EXERCISE DESCRIPTION
Answer these questions from the passage on the Berwind family:
1. Where was Anita Hickman born?
2. In what year did Gertrude Berwind marry Ruprecht, Baron Boecklin von Boecklinsau?
3. Whom did Frederica Vesta Berwind marry after Henry Herman Harjes died in 1926?

PASSAGE FOR REVIEW
Content starts
Berwind was married to Anita Hickman (1852–1922), the daughter of Cheyney Hickman, a government director of the Bank of the United States. Anita was born in Río Cuarto, Argentina, where her family fled after her father committed financial fraud. Together, they were the parents of four daughters, two of whom married into the European aristocracy:

- Anita Berwind (1875–1942), who married Robert Early Strawbridge Sr., chairman of Strawbridge & Clothier, in 1895.
- Edith Berwind (1879–1963), who married Baron von Kleist of Geneva, Switzerland.
- Gertrude Berwind (1881–1929), who married Ruprecht, Baron Boecklin von Boecklinsau in 1900. They divorced in 1920 and she was "the first American woman to renounce a foreign marriage after the World War."
- Frederica Vesta Berwind (1884–1954), who married Charles Gilpin III (1878–1950) in 1903. They divorced in January 1911 and she married banker Henry Herman Harjes in 1911. After his death in 1926, she married Seton Porter.
Content ends
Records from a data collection
Content starts
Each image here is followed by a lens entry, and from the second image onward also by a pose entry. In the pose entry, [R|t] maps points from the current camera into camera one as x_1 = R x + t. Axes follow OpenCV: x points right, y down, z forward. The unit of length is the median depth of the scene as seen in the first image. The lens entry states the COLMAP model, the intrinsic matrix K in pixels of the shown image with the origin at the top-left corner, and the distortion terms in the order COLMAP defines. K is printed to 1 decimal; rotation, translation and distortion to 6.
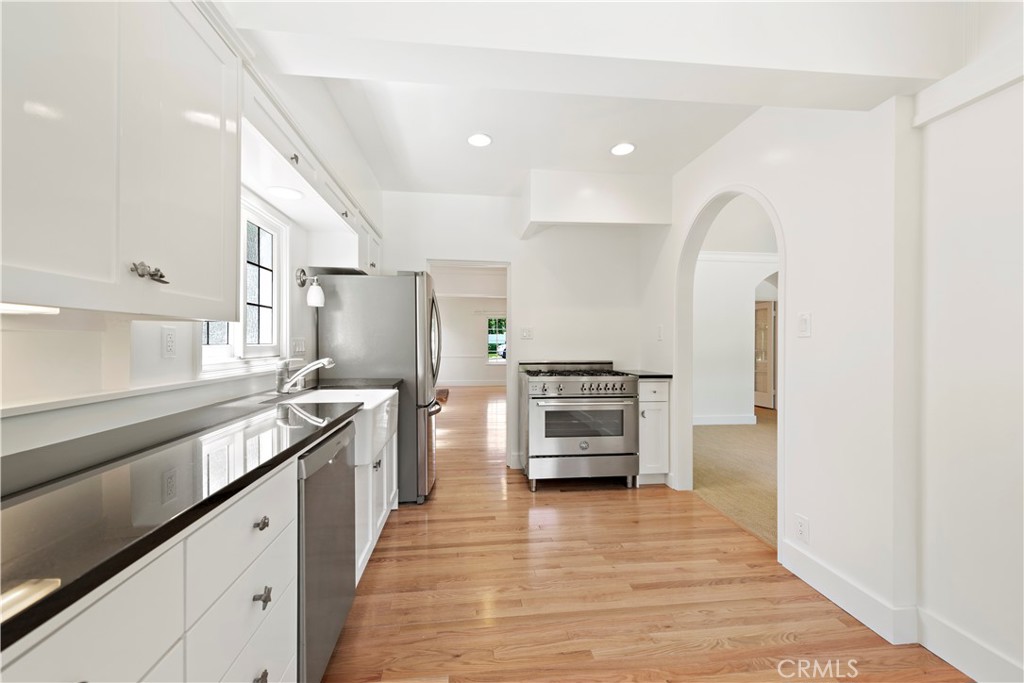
lens RADIAL K [[411.8, 0, 512.0], [0, 411.8, 341.5], [0, 0, 1]] dist [0.029345, -0.015011]
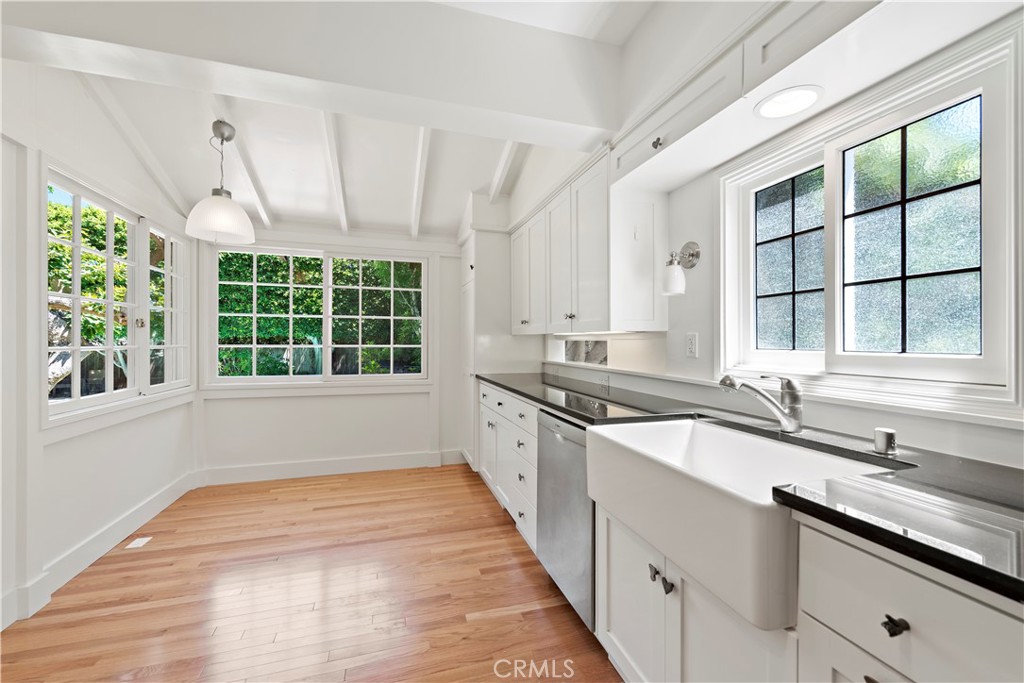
lens RADIAL K [[411.8, 0, 512.0], [0, 411.8, 341.5], [0, 0, 1]] dist [0.029345, -0.015011]
pose [[-0.983918, -0.002905, -0.178597, -0.030834], [-0.003201, 0.999994, 0.001374, -0.005909], [0.178592, 0.001924, -0.983921, 1.102563]]
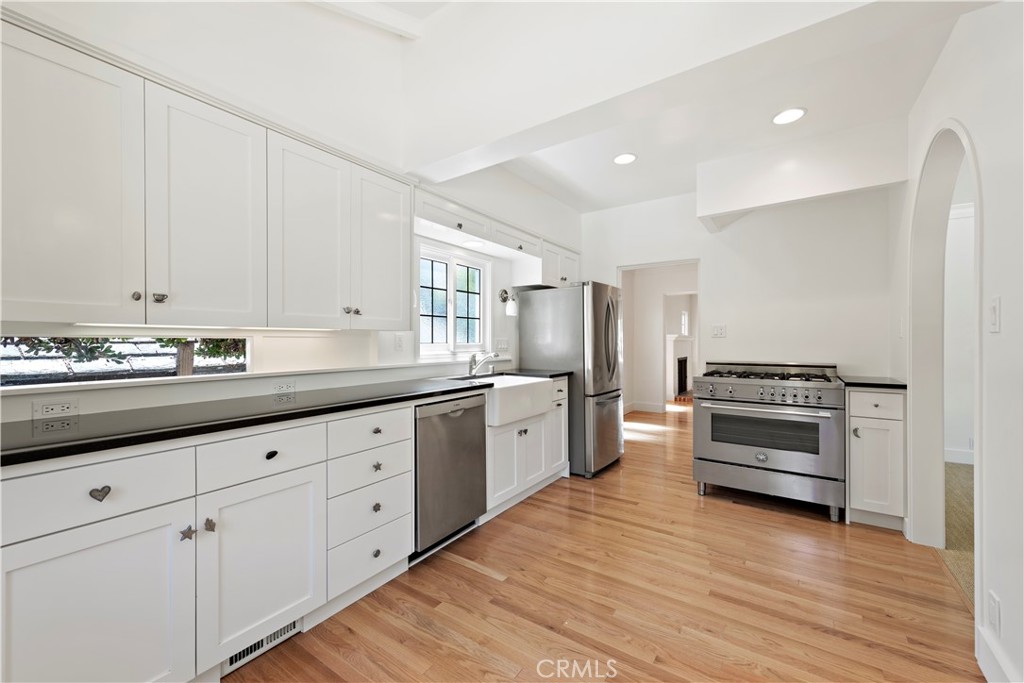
lens RADIAL K [[409.3, 0, 507.2], [0, 409.3, 338.1], [0, 0, 1]] dist [0.002013, 0.000034]
pose [[0.744379, -0.007769, -0.667712, 0.391244], [0.004085, 0.999967, -0.007081, -0.000239], [0.667745, 0.002543, 0.744386, -0.022377]]
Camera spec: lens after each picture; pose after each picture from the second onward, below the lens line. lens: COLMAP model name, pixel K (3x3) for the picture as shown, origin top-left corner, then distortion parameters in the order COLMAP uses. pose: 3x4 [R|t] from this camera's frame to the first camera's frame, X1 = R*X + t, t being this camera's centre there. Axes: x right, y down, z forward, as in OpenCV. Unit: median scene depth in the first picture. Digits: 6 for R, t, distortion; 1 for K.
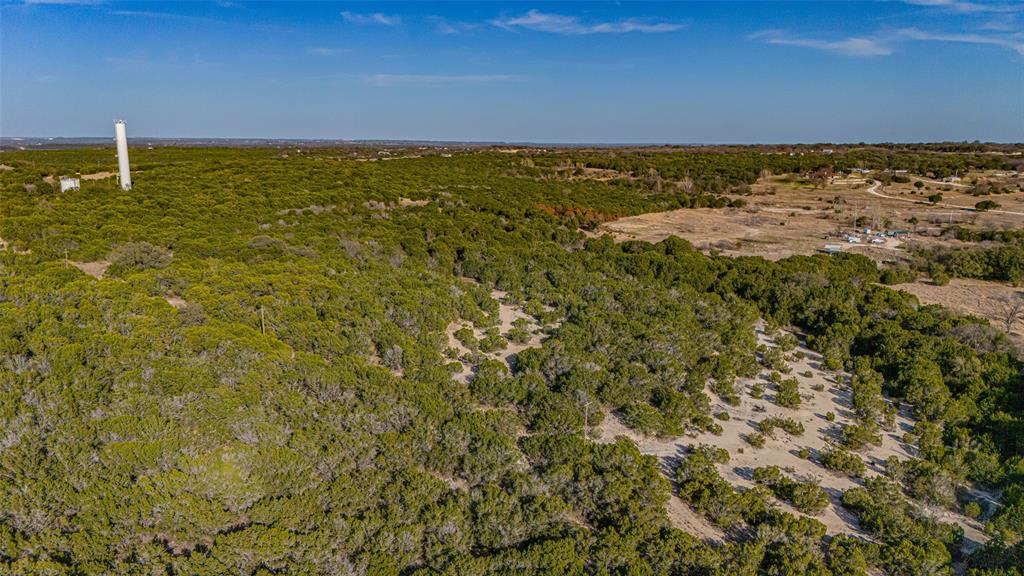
lens RADIAL K [[749.1, 0, 512.0], [0, 749.1, 288.0], [0, 0, 1]] dist [0.070897, -0.070276]
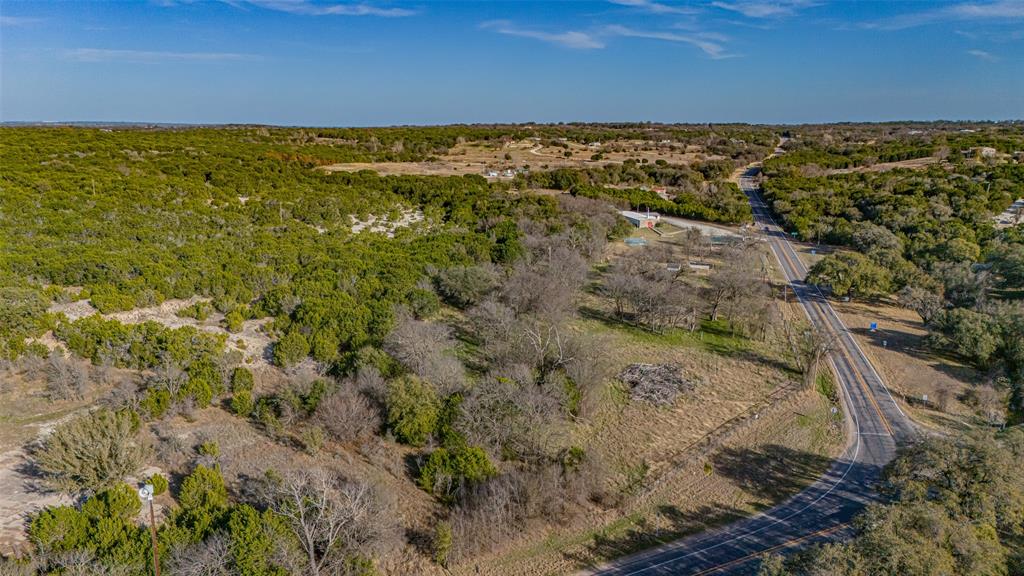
lens RADIAL K [[749.1, 0, 512.0], [0, 749.1, 288.0], [0, 0, 1]] dist [0.070897, -0.070276]
pose [[0.947319, -0.066669, 0.313277, 0.003044], [0.060354, 0.997731, 0.029824, 0.036863], [-0.314554, -0.009346, 0.949194, -0.129645]]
Content ends
RESULT
1. Río Cuarto, Argentina
2. 1900
3. Seton Porter